Retype everything from "Cursor endpoints return" down to "URL (proxy safety)." in the notes on cursor pagination and API exceptions, copying it exactly.

## TEXT FOR ANALYSIS

══════════

Cursor endpoints return a Silon\CursorPage, which is iterable, count()-able,
and indexable for the current page, and offers hasNextPage(), nextPage(),
and a lazy autoPaging() generator that walks every page. nextPage() never
follows the opaque next URL directly — it extracts only its query params and
re-requests the original path against your configured base URL (proxy safety).
$page = $client->events->list(['type' => 'message.delivered', 'limit' => 50]);
foreach ($page as $event) { /* this page only */ }
foreach ($page->autoPaging() as $event) { /* every page, fetched lazily */ }Every non-2xx response raises a typed exception under Silon\Exception\,
selected by status code, all extending ApiStatusException (itself a
SilonException):
| Status | Exception |
|---|---|
| 400 | BadRequestException |
| 401 | AuthenticationException |
| 403 | PermissionDeniedException |
| 404 | NotFoundException |
| 409 | ConflictException |
| 410 | GoneException |
| 422 | UnprocessableEntityException |
| 429 | RateLimitException (adds ->retryAfter seconds) |
| ≥500 | InternalServerException |
Each carries ->statusCode, ->requestId (from X-Request-Id), ->errorType,
->errors (a list of ErrorDetail with code / detail / attr),
->retryable (the body's verbatim retryable flag, null when absent —
true iff retrying the same request could ever succeed), and ->body (the
parsed JSON, useful for shapes like the OTP-verify failure's
remaining_attempts). Transport failures raise ApiConnectionException
(timeouts: ApiTimeoutException, a subtype).

══════════

## SOURCE INFORMATION
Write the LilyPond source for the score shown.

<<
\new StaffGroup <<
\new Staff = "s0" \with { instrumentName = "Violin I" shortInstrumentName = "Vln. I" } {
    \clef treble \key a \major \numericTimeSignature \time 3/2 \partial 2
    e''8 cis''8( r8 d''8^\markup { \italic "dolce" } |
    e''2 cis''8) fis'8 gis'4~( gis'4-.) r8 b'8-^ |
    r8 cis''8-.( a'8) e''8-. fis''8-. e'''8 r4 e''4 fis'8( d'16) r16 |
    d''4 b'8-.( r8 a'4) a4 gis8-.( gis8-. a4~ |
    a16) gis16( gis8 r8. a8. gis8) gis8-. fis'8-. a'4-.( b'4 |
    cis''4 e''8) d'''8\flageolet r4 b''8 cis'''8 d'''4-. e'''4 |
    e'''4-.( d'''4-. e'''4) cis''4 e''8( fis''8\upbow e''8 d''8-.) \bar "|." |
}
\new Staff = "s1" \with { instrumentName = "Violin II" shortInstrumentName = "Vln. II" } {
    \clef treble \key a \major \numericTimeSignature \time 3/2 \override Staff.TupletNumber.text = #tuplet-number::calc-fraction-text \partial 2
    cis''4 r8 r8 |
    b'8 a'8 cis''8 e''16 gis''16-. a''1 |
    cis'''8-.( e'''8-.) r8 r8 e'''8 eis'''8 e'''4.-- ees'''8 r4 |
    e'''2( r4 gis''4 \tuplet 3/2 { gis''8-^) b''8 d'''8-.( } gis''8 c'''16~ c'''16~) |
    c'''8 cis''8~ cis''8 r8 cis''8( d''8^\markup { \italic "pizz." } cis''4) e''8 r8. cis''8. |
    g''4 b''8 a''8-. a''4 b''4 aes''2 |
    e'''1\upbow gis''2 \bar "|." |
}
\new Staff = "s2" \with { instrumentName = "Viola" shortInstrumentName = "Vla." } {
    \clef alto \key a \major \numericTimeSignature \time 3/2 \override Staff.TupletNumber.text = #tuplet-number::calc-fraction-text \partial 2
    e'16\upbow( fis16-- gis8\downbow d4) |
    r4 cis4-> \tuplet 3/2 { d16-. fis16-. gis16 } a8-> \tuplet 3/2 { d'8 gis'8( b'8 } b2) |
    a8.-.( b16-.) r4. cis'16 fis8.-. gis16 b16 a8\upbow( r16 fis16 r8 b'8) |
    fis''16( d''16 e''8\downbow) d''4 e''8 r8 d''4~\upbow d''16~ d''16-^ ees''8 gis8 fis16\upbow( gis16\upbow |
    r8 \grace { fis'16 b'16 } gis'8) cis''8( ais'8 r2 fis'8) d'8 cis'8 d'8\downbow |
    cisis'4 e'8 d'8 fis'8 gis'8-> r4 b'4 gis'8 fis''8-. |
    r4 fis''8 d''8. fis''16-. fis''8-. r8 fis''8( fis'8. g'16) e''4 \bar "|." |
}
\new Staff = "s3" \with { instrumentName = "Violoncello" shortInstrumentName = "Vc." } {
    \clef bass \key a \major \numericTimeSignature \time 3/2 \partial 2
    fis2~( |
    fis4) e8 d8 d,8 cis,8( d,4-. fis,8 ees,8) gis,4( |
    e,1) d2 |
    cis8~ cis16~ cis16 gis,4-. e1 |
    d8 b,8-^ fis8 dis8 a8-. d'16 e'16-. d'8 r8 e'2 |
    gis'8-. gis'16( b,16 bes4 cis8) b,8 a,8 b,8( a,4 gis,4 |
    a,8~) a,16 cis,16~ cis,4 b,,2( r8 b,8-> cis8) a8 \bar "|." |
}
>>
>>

══════════

## EXPECTED ANSWER
Cursor endpoints return a Silon\CursorPage, which is iterable, count()-able,
and indexable for the current page, and offers hasNextPage(), nextPage(),
and a lazy autoPaging() generator that walks every page. nextPage() never
follows the opaque next URL directly — it extracts only its query params and
re-requests the original path against your configured base URL (proxy safety).